Comme en réponse trompettante à la situation actuelle, ce sont les cuivres, seuls, debout, illuminés dans le noir de la salle qui rompent le silence : eux qui ont été tant pointés du doigt, et qui peuvent jouer dans ce lieu où la science explique que les conditions sont les mêmes qu'en plein air. Les instruments (dans cette œuvre initiale bien-nommée Initiale pour septuor de cuivres de Pierre Boulez) ont d'autant plus besoin de temps pour s'échauffer, mais ils gagnent en précision et en déploiement : aussi bien vers des vagues wagnériennes que des jeux de timbres volontiers grinçants.
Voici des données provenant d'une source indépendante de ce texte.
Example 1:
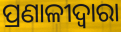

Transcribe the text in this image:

ପ୍ରଣାଳୀଦ୍ୱାରା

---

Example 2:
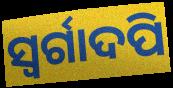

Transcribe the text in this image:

ସ୍ୱର୍ଗାଦପି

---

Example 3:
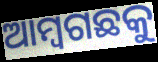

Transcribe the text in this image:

ଆମ୍ବଗଛକୁ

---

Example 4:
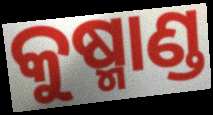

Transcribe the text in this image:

କୁଷ୍ମାଣ୍ଡ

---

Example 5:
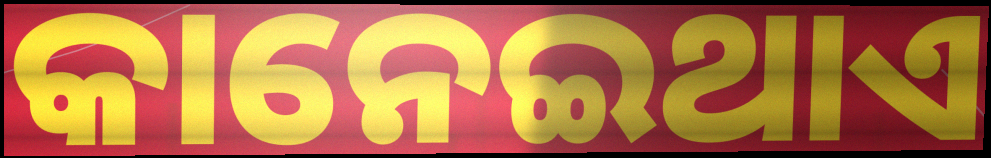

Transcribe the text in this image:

କାନେଇଥାଏ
Les cordes s'illustrent ensuite, sur Les Offrandes oubliées de Messiaen dans un grand unisson rythmique et harmonieux sur son lit de bois (mais tendre et moelleux).
Klaus Mäkelä dirige son Orchestre de Paris et ce répertoire de France qu'il s'est approprié, avec autant de précision que d'élans. Les élans sont d'abord ceux de la longueur, de toute la longueur de sa fine baguette, tendue de toute la longueur de ses bras, élancés comme son corps long, rendant d'autant plus violent et saisissant l'immense et terrible coup tonnant soudain, ouvrant vers des séquences paisibles (dans toutes les œuvres du programme).
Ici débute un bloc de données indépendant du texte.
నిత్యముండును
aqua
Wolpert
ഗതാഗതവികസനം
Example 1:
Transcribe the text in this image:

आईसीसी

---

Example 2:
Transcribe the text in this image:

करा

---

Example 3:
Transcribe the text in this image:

Le pianiste Pierre-Laurent Aimard entre en scène pour le Concerto pour la main gauche de Ravel. Ce Concerto fut écrit pour le pianiste autrichien Paul Wittgenstein qui avait perdu son bras droit durant la Première Guerre Mondiale, il permet aussi en ces temps de Covid de garder une main pure, loin de tout contact avec l'instrument. La main droite toutefois joue pleinement son rôle, contribuant à l'énergie : elle se pose, se lève, se serre, nourrissant l'énergie de la main gauche qui en a bien besoin pour balayer tout le clavier avec une énergie martelée voire frénétique. Pierre-Laurent Aimard conserve sa précision dans toute cette intensité, propulsant même tous les accents par des inspirations sonores (comme s'il voulait humer, sniffer chaque son pleinement).
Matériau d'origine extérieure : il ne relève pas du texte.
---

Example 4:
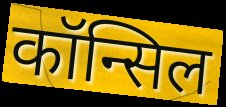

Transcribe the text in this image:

कॉन्सिल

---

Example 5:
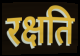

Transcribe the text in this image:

रक्षति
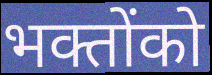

Le lyrisme vocal est entièrement dévolu à la cantate de Pierre Boulez Le Soleil des eaux (sur des poèmes de René Char, tout comme le fameux cycle Le Marteau sans maître). Elle est entièrement déployée par la soliste mezzo qui aborde cette partition faite pour une soprano, mais en fait pour toutes les tessitures féminines. Christel Loetzsch assume en effet la partie de bravoure qui lui est demandée, balayant un ambitus démesuré, du grave profond aux suraigus, souvent au cours d'une même phrase et plusieurs fois en quelques notes. La chanteuse remplit son office en exécutant pleinement sa ligne (ce qui est déjà une performance en soi) mais elle offre de surcroît des intentions marquées et même de la sensualité.
Le Chœur accentus veille à son installation scrupuleuse (distancié dans les travées derrière la scène), mais les voix restent tout aussi distantes. Les sons se fondent et se perdent dans les timbres sonores des instruments avec lesquels ils devraient dialoguer. Les paroles sont indistinctes, mais parfois quelques couleurs et intentions passent tel un souffle ou des scansions dans la grande salle.
La Mer de Claude Debussy vient toutefois balayer ces bémols, si le frémissement orchestral n'a pas la précision requise pour rendre l'écume, les immenses vagues sont bien là, balayant l'auditoire comme elles semblent balayer les feuilles de la partition du chef (il les tourne par douzaines de pages, connaissant la musique sur le bout de sa longue baguette).
Les musiciens s'applaudissent entre eux, des pieds et des mains, à l'image de cette Philharmonie de Paris qui fait des pieds et des mains pour que la musique contemporaine le reste.